• Extract provided:
=== Begin Enclosure ===
He contends his world view and communications empire are "an unambiguous threat to totalitarian regimes everywhere." But he pandered to the totalitarian regime in China by throwing the BBC off his broadcasts there.
Which brings me to Loral. I don't pretend to have the expertise or knowledge of all the facts to conclude that that American satellite company subverted U.S. national security by its commercial dealings with China. Or, if it did so, it did so knowingly.
What I do know is that some of the defenders of Loral and other corporations that sell military-related products to China justify it as being good business. And with the old if-we-don't-do-it, some-foreign-company-will rationalizing.
Murdoch didn't particularly like BBC anyway. So he felt no pangs of conscience. He's a Melrose Place type of guy. He admits that there is a "danger" that media barons like him are going to "saturate the world with satellite and cable" junk fare, quashing local cultures. But he justifies it on the grounds that the world will in that process become "more peaceful. And more prosperous."
If anyone is likely to do more to Americanize the world with our popular consumerist culture than Coca-Cola, CNN and News Corp. it is likely to be Disney. "Walt Disney has been, arguably, the most influential American citizen of the 20th century," writes Steven Watts, in "The Magic Kingdom" (Houghton Mifflin, 526 pages, $30). And now the corporation he left behind is out to influence the whole globe. Or, as the subtitle of Carl Hiaasen's new booklet "Team Rodent" (Ballantine, 83 pages, $8.95) puts it, "devour" the world.
Angry at what he sees as Disney's destruction of Florida politically, culturally and environmentally, Hiaasen complains that "Disney touches virtually every human being in America for profit. That is rapidly becoming true as well in France, Spain, Germany, Japan, Great Britain, Australia, China, Mexico, Brazil and Canada."
Every huge American corporation is going global. For example, by the year 2000, half of all General Electric's revenues will come from outside the United States. I use GE as an example because its chief, Jack Welch, and Roberto Goizueta have consistently been cited by business peers and business journalists as the very best of America's chief executives. But not because they were making the world a better place. It was because they created more wealth for their stockholders than other CEOs. Coca-Cola stock value went from $4.3 billion shortly after Goizueta took over in 1980 to $180 billion when he died on the job last October.
=== End Enclosure ===
• Check your understanding:
(1) Which people does the commentary on global corporations mention by name?
(2) Could you repeat, word for word, the part of the commentary on global corporations that begins with the words containing "Which brings me" and ends with "did so knowingly."?
(3) Could you pick up the commentary on global corporations after its final sentence and carry it forward?

• Data supplied:
=== Begin Enclosure ===
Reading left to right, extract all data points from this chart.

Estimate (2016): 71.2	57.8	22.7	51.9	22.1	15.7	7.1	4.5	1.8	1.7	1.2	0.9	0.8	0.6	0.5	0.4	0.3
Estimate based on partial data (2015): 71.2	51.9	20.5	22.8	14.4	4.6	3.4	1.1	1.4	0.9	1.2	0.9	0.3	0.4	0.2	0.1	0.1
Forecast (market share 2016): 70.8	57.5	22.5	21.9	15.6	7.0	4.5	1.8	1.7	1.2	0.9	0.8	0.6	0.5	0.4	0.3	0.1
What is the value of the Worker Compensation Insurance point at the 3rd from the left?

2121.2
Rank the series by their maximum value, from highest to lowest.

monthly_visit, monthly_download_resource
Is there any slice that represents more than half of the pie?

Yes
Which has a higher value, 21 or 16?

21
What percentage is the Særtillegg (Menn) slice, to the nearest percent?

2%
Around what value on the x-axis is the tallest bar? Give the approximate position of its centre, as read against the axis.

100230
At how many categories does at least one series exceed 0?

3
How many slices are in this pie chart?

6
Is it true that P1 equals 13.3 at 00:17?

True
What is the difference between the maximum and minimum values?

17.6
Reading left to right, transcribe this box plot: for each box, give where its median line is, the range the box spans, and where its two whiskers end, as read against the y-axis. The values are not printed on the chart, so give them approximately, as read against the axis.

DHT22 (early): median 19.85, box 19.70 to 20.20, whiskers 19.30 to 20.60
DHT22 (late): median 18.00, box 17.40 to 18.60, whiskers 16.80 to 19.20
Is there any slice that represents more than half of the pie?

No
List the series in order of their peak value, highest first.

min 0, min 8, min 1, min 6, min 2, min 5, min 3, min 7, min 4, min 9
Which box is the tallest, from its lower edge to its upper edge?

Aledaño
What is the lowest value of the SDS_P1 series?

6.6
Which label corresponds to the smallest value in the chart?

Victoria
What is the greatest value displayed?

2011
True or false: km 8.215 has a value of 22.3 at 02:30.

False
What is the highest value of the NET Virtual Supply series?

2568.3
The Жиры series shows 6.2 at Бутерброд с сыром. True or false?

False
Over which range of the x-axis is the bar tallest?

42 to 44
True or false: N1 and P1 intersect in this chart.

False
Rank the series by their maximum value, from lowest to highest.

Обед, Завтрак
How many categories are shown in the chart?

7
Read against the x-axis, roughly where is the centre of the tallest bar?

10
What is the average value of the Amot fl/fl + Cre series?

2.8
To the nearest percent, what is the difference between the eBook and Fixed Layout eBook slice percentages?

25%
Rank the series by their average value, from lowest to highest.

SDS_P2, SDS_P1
=== End Enclosure ===
• Task responses:
(1) Murdoch, Walt Disney, Steven Watts, Carl Hiaasen, Jack Welch, Roberto Goizueta

(2)
Which brings me to Loral. I don't pretend to have the expertise or knowledge of all the facts to conclude that that American satellite company subverted U.S. national security by its commercial dealings with China. Or, if it did so, it did so knowingly.

(3)
Sometimes making wealth for stockholders is consistent with promoting peace and harmony. But sometimes it is not. Coke, Mark Pendergrast demonstrates in his history of the company from the creation into Goizueta's reign in "For God, Country and Coca-Cola" (Touchstone, 576 pages, $14, paperback), has been willing "to co-exist" with Hitler, banana republic dictators and many other recent tyrants.
In Joseph Heller's classic anti-World War II satire, "Catch-22," an Air Corps mess officer named Milo Minderbinder created an international company whose stock was widely held by servicemen. It bought and sold all matter of goods and services and privatized some military missions. Once it signed contracts with the United States to bomb a bridge -- and with Germany to defend the bridge. In the name of increasing profits and value for the shareholders.
Could something like that happen in the real world? Of course not. Well, maybe. Remember Loral.
Goizueta foresaw what would happen if business leaders failed "in promoting the broader welfare of society." What would happen is that "business people will become marginalized and without the moral authority to demand a hearing from government or the people."
That would mean back to the politics era.
Theo Lippman Jr. is a retired Sun editorial writer who has writte biographies of several stars of the political era, including Franklin D. Roosevelt and Ted Kennedy.